Ария предупредил Павла, что бесполезно собирать, как он выразился, положительные характеристики.
– Никто не подпишется под ходатайствами за вас, – невесело сказал адвокат, – зайди речь о бытовом преступлении, я озаботился бы такими документами, но расхищение народного имущества – другая статья, – он помолчал, – хотя мне неожиданно позвонил начальник Троицкого районного отдела милиции, – Павел узнал имя лысоватого майора только от Арии.
– Алексей Васильевич Исаков, – повторил он, – Семен Львович поблагодарил его от моего имени, – троицкий милиционер настоял на открытом чтении его обращения.
– Он не согласен с решением о переводе судебного заседания в Москву, – Павел удивился смелости милиционера, – он считает, что время телефонного права прошло, – Павел знал, что скажет прокурор.
– Он будет напирать на ваше членство в КПСС и работу в идеологических структурах, – заметил Ария, – тем хуже ваше предательство принципов социализма. Поддавшись на удочку быстрого обогащения, вы забыли о долге по отношению к партии и советскому народу, – адвокат добавил:
– Я со своей стороны, напомню им о так называемом убийстве, – Павел дернул щекой, – и о вашей подтвержденной депрессии. Ваше душевное состояние заставило вас не обратить внимания на преступный характер совершаемых вами действий, – Ария откашлялся, – получи вы своевременную помощь от трудового коллектива, ничего бы не произошло, – Павлу претила ложь, но другого ему не оставалось.

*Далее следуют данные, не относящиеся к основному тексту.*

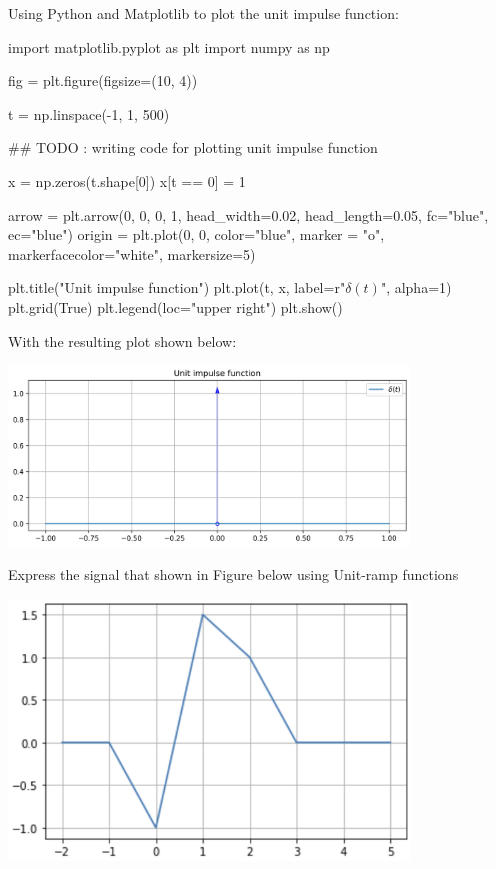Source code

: \documentclass[a4paper, 10pt]{article}
\begin{document}
\begin{solution}
Using Python and Matplotlib to plot the unit impulse function:
\begin{codingbox}
import matplotlib.pyplot as plt
import numpy as np

fig = plt.figure(figsize=(10, 4))

t = np.linspace(-1, 1, 500)

## TODO : writing code for plotting unit impulse function

x = np.zeros(t.shape[0])
x[t == 0] = 1

arrow = plt.arrow(0, 0, 0, 1, head_width=0.02, head_length=0.05, fc="blue", ec="blue")
origin = plt.plot(0, 0, color="blue", marker = "o", markerfacecolor="white", markersize=5)

plt.title("Unit impulse function")
plt.plot(t, x, label=r"$\delta(t)$", alpha=1)
plt.grid(True)
plt.legend(loc="upper right")
plt.show()
\end{codingbox}

With the resulting plot shown below:
\begin{center}
    \includegraphics[width=0.8\textwidth]{images/problem_7_2.png}
\end{center}
\end{solution}

\newpage

\begin{problem}
Express the signal that shown in Figure below using Unit-ramp functions

\begin{center}
    \includegraphics[width=0.8\textwidth]{images/problem_8_reference.png}
\end{center}
\end{problem}
\end{document}
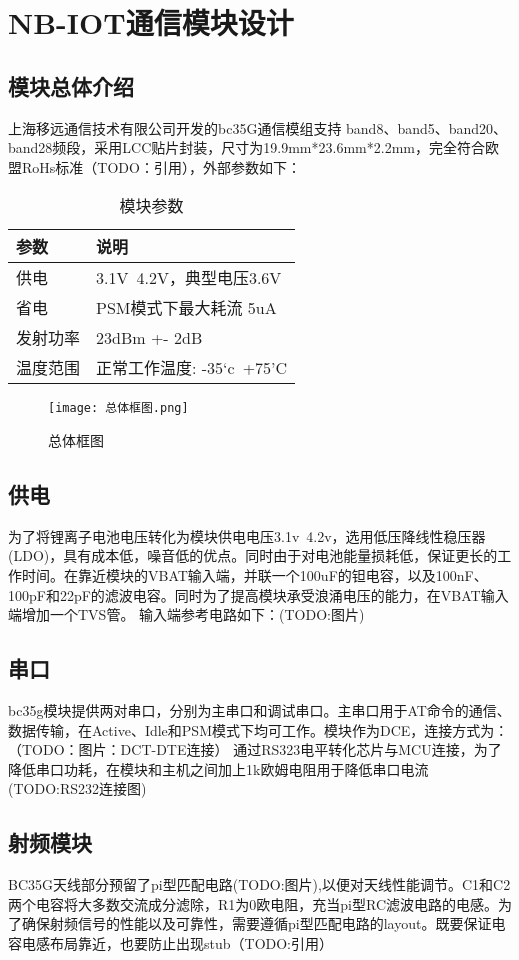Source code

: 
\chapter{NB-IOT通信模块设计}
\section{模块总体介绍}

上海移远通信技术有限公司开发的bc35G通信模组支持 band8、band5、band20、band28频段，采用LCC贴片封装，尺寸为19.9mm*23.6mm*2.2mm，完全符合欧盟RoHs标准（TODO：引用），外部参数如下：

\begin{table}[h!]
\caption{模块参数}
\begin{tabular}{ll}
\toprule
参数&说明\\
\midrule
供电&3.1V~4.2V，典型电压3.6V\\
省电&PSM模式下最大耗流 5uA\\
发射功率&23dBm +- 2dB\\
温度范围&正常工作温度: -35‘c~+75'C\\
\bottomrule
\end{tabular}
\label{模块参数}
\end{table}

\begin{figure}[h]
    \floatcontinue
	\texttt{[image: 总体框图.png]}
	\caption{总体框图}
	\label{总体框图}
\end{figure}


\section{供电}
为了将锂离子电池电压转化为模块供电电压3.1v~4.2v，选用低压降线性稳压器(LDO)，具有成本低，噪音低的优点。同时由于对电池能量损耗低，保证更长的工作时间。在靠近模块的VBAT输入端，并联一个100uF的钽电容，以及100nF、100pF和22pF的滤波电容。同时为了提高模块承受浪涌电压的能力，在VBAT输入端增加一个TVS管。
输入端参考电路如下：(TODO:图片)

\section{串口}
bc35g模块提供两对串口，分别为主串口和调试串口。主串口用于AT命令的通信、数据传输，在Active、Idle和PSM模式下均可工作。模块作为DCE，连接方式为：（TODO：图片：DCT-DTE连接）
通过RS323电平转化芯片与MCU连接，为了降低串口功耗，在模块和主机之间加上1k欧姆电阻用于降低串口电流(TODO:RS232连接图)

\section{射频模块}
BC35G天线部分预留了pi型匹配电路(TODO:图片),以便对天线性能调节。C1和C2两个电容将大多数交流成分滤除，R1为0欧电阻，充当pi型RC滤波电路的电感。为了确保射频信号的性能以及可靠性，需要遵循pi型匹配电路的layout。既要保证电容电感布局靠近，也要防止出现stub（TODO:引用）

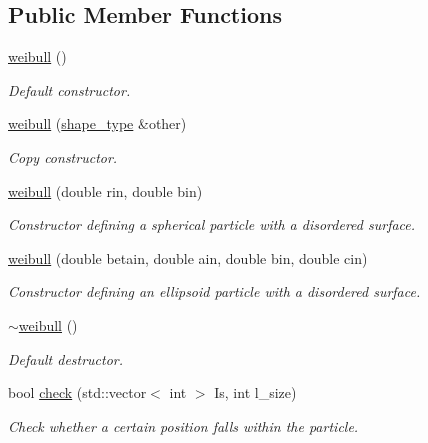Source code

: \subsection*{Public Member Functions}
\begin{DoxyCompactItemize}
\item 
\hyperlink{classparticle_1_1shape_1_1weibull_a6171e8485c445df5322b61bc4bd4d360}{weibull} ()
\begin{DoxyCompactList}\small\item\em Default constructor. \end{DoxyCompactList}\item 
\hyperlink{classparticle_1_1shape_1_1weibull_a4a30c2bc444fddc10e53331693b1b696}{weibull} (\hyperlink{classparticle_1_1shape_1_1shape__type}{shape\+\_\+type} \&other)
\begin{DoxyCompactList}\small\item\em Copy constructor. \end{DoxyCompactList}\item 
\hyperlink{classparticle_1_1shape_1_1weibull_ae3ea5c72d6cb62ba72308ed831bbc82d}{weibull} (double rin, double bin)
\begin{DoxyCompactList}\small\item\em Constructor defining a spherical particle with a disordered surface. \end{DoxyCompactList}\item 
\hyperlink{classparticle_1_1shape_1_1weibull_a63137884cacc8ab5df125ba862f79262}{weibull} (double betain, double ain, double bin, double cin)
\begin{DoxyCompactList}\small\item\em Constructor defining an ellipsoid particle with a disordered surface. \end{DoxyCompactList}\item 
\hyperlink{classparticle_1_1shape_1_1weibull_a02613f15cab64462293ff787c35fafb1}{$\sim$weibull} ()
\begin{DoxyCompactList}\small\item\em Default destructor. \end{DoxyCompactList}\item 
bool \hyperlink{classparticle_1_1shape_1_1weibull_a22612311ce2f3ca4317f8263e52de425}{check} (std\+::vector$<$ int $>$ Is, int l\+\_\+size)
\begin{DoxyCompactList}\small\item\em Check whether a certain position falls within the particle. \end{DoxyCompactList}\item 

\end{DoxyCompactItemize}
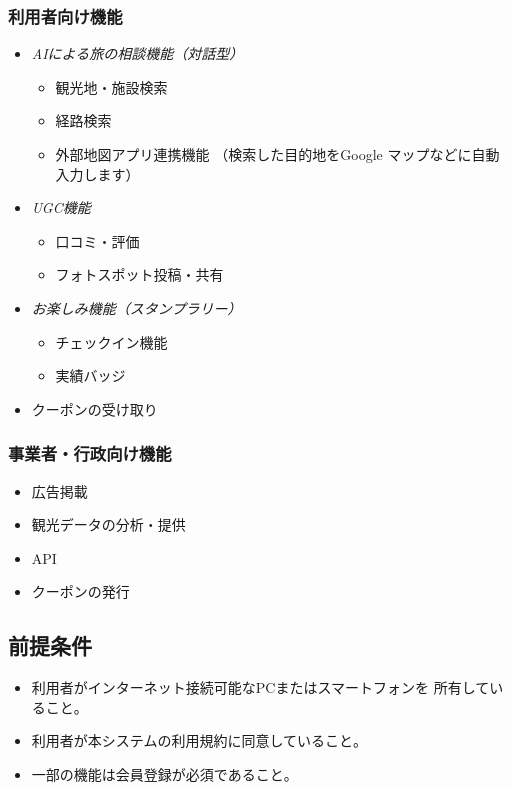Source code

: \documentclass{docs}
\begin{document}
\subsubsection{利用者向け機能}
\begin{itemize}
	\item \emph{AIによる旅の相談機能（対話型）}
	\begin{itemize}
		\item 観光地・施設検索
		\item 経路検索
		\item 外部地図アプリ連携機能
		（検索した目的地をGoogle マップなどに自動入力します）
	\end{itemize}
	\item \emph{UGC機能}
	\begin{itemize}
		\item 口コミ・評価
		\item フォトスポット投稿・共有
	\end{itemize}
	\item \emph{お楽しみ機能（スタンプラリー）}
	\begin{itemize}
		\item チェックイン機能
		\item 実績バッジ
	\end{itemize}
	\item クーポンの受け取り
\end{itemize}

\subsubsection{事業者・行政向け機能}
\begin{itemize}
	\item 広告掲載
	\item 観光データの分析・提供
	\item API
	\item クーポンの発行
\end{itemize}

\subsection{前提条件}
\begin{itemize}
	\item 利用者がインターネット接続可能なPCまたはスマートフォンを
	所有していること。
	\item 利用者が本システムの利用規約に同意していること。
	\item 一部の機能は会員登録が必須であること。
\end{itemize}
\end{document}
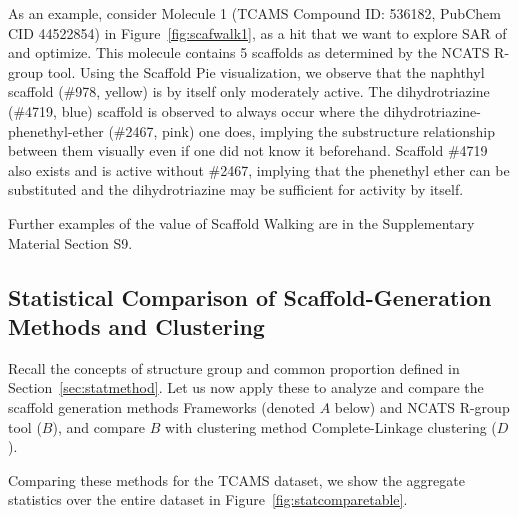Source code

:\documentclass[journal=jacsat,biochem,manuscript=article]{achemso}
\newcommand*\fref[1]{Figure~\ref{fig:#1}}
\newcommand*\sref[1]{Section~\ref{sec:#1}}
\begin{document}
As an example, consider Molecule 1 (TCAMS Compound ID: 536182, PubChem CID 44522854) in \fref{scafwalk1}, as a hit that we want to explore SAR of and optimize. This molecule contains 5 scaffolds as determined by the NCATS R-group tool. Using the Scaffold Pie visualization, we observe that the naphthyl scaffold (\#978, yellow) is by itself only moderately active.  The dihydrotriazine (\#4719, blue) scaffold is observed to always occur where the dihydrotriazine-phenethyl-ether (\#2467, pink) one does, implying the substructure relationship between them visually even if one did not know it beforehand. Scaffold \#4719 also exists and is active without \#2467, implying that the phenethyl ether can be substituted and the dihydrotriazine may be sufficient for activity by itself.

Further examples of the value of Scaffold Walking are in the Supplementary Material Section S9.

\subsection{Statistical Comparison of Scaffold-Generation Methods and Clustering}\label{sec:statcomp}

Recall the concepts of structure group and common proportion defined in \sref{statmethod}.  Let us now apply these to analyze and compare the scaffold generation methods Frameworks (denoted $A$ below) and NCATS R-group tool ($B$), and compare $B$ with clustering method Complete-Linkage clustering ($D$).

Comparing these methods for the TCAMS dataset, we show the aggregate statistics over the entire dataset in \fref{statcomparetable}.  
\end{document}
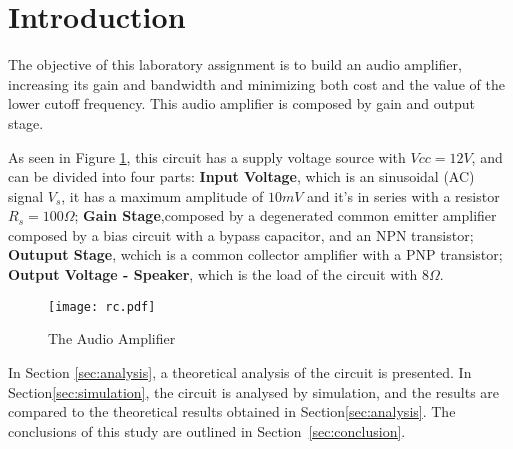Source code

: \section{Introduction}
\label{sec:introduction}

The objective of this laboratory assignment is to build an audio amplifier, increasing its gain and bandwidth and minimizing both cost and the value of the lower cutoff frequency. This audio amplifier is composed by gain and output stage.

As seen in Figure \ref{fig:rc}, this circuit has a supply voltage source with $Vcc=12 V$, and can be divided into four parts: \textbf{Input Voltage}, which is an sinusoidal (AC) signal $V_s$, it has a maximum amplitude of $10 mV$ and it's in series with a resistor $R_s=100 \Omega$; \textbf{Gain Stage},composed by a degenerated common emitter amplifier composed by a bias circuit with a bypass capacitor, and an NPN transistor; \textbf{Outuput Stage}, wchich is a common collector amplifier with a PNP transistor; \textbf{Output Voltage - Speaker}, which is the load of the circuit with $8 \Omega$.


\begin{figure}[h] \centering
\texttt{[image: rc.pdf]}
\vspace{-5mm}
\caption{The Audio Amplifier}
\label{fig:rc}
\end{figure}



In Section \ref{sec:analysis}, a theoretical analysis of the circuit is presented. In Section\ref{sec:simulation}, the circuit is analysed by simulation, and the results are compared to the theoretical results obtained in Section\ref{sec:analysis}. The conclusions of this study are outlined in Section~\ref{sec:conclusion}.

– Скажи я правду, – он рассматривал судей, – и пятнашки мне не миновать. Но я больше не могу лгать, не могу и не хочу, – Павел, впрочем, понимал, что ему не поверят.
– Нет смысла рассказывать, как Комитет искалечил мне жизнь, – дверь зала скрипнула, – но я, по крайней мере, заявлю, что не считаю себя виновным. То есть считаю, – понял он, – я не успел остановить Джошуа, но в остальном моя совесть чиста, – в последние недели он заставлял себя не думать о Лауре и малыше.
– Так легче, – понял Павел, – может быть, я не смогу связаться с ними в будущем, – он решил попросить Лауру чувствовать себя свободной. Павел надеялся, что его сына воспитает достойный человек. Горло дернулось, Павел приказал себе:
– Хватит! Нельзя вспоминать о них, они моя слабость, а у меня не должно быть слабостей, – подняв глаза, он незаметно для милиционеров сжал руку в кулак.
– Проклятая комитетская тварь, – Павел выматерился, – он пришел посмотреть на мое падение. Он словно чернь в Колизее, смеявшаяся над ранеными гладиаторами. Он пожалеет, что явился сюда, мерзкая сука, – лицо Гурвича дышало сытым спокойствием.
– Председатель суда тоже такой, – Павел оценил гладкорожего карьериста с партийным значком, – второй судья – женщина, но не стоит рассчитывать на ее снисхождение, – тетка с халой на голове недовольно поджала губы, – а третий судья постарше, – почти седой человек с интересом рассматривал Павла.
– Он читал мои книги, – Павел узнавал этот взгляд, – по возрасту он мог сидеть, то есть, как сейчас говорят, стать жертвой незаконных репрессий, – как и ожидал Ария, прокурор настаивал на пятнадцати годах лишения свободы.
– Семен Львович попросит семь, – они решили, что пять все-таки слишком мало, – по закону среднего арифметического я могу получить одиннадцать, – Павлу стало горько, – восемьдесят пятый год, до которого надо еще дожить. Сорока лет мне не исполнится, но Паоло станет подростком, а я не увижу, как он вырастет…
Павел очнулся от скрипучего голоса карьериста: «Гражданин Левин, вы признаете свою вину?» Павел поднялся.
– Не признаю, граждане судьи. Я не имел отношения к преступных махинациям, – наклонившись к помощнику, Ария что-то пробормотал. Адвокат укоризненно двинул бровями.
– Не имел, – упрямо повторил Павел, – я виновен только в трагической гибели гражданки Штейнман, убитой мной в состоянии аффекта, а остальное дело сфабриковано Комитетом Государственной Безопасности СССР, – пожилой судья нахмурился, – где я работал, если можно так сказать, на внештатной основе, – Паук яростно взглянул на него, – кстати говоря, в зале присутствует… – ему не дали договорить.